Wednesday, November 17, 2010

winter pink sauerkraut


Thought I'd share a little something brewing on my counter top today. This is sauerkraut made with (organic, biodynamic) napa cabbage and turnips that are pink inside. I like pink vegetables as there's a better chance the little ones will eat them. My Polish and German background makes sauerkraut a staple around my house and since I discovered Sandor Katz's 'Wild Fermentation' in 2003, I have been fermenting various somethings, round the clock. He does workshops in my area frequently and I've enjoyed being part of them. My kitchen always looks like a science lab. Fermenting (live cultured) foods makes them more nutritious and more easily digestible and its origins are as old as humanity. I find it especially beneficial for my daughters with allergies because it builds immunity, especially in the digestive tract.

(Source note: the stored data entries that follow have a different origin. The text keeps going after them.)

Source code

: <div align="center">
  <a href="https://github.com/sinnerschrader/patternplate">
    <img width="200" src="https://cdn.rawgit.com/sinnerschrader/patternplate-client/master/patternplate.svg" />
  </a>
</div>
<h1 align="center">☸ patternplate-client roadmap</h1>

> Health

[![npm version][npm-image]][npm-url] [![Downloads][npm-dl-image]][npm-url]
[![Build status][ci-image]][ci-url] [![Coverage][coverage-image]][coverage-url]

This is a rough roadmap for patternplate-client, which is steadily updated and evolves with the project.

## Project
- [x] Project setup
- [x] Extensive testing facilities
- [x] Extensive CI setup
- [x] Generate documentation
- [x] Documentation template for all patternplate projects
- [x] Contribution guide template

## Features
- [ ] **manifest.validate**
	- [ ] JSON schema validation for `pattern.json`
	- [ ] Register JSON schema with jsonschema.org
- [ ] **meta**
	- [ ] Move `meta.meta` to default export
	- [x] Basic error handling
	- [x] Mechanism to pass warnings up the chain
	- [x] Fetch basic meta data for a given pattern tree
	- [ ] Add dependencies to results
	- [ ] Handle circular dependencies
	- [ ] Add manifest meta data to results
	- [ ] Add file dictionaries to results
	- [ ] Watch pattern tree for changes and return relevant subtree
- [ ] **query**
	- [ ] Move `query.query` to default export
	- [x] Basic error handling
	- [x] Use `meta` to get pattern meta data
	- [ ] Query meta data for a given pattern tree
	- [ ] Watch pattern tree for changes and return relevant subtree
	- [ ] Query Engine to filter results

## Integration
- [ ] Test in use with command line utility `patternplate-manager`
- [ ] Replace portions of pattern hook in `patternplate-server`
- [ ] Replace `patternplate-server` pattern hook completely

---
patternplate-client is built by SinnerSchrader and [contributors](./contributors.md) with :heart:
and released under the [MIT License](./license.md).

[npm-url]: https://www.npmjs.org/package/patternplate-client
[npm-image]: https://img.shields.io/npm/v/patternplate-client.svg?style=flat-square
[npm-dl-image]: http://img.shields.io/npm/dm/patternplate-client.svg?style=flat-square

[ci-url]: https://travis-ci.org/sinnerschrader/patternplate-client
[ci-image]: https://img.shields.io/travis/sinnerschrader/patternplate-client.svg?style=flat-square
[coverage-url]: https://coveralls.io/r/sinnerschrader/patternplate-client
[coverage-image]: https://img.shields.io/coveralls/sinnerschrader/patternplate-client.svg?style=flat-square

To prepare sauerkraut, simply chop cabbage finely and throw it in a wide mouthed jar with some salt as you go. You can also add seaweed, grated turnips, kale, carrots etc. Pack it in firmly and put a weight on it. A plate that fits inside followed by something heavy on top of that. I use a jar or a glass full of water. The weight squeezes the juice out of the cabbage and brings it to the top. This is called the brine. As long as the cabbage dwells under water, and doesn't hit the air, it will ferment nicely. Keep it covered with a towel and taste it every few days until it's just the way you like it. You can also drink the juice as a digestive tonic or use it to start a new batch.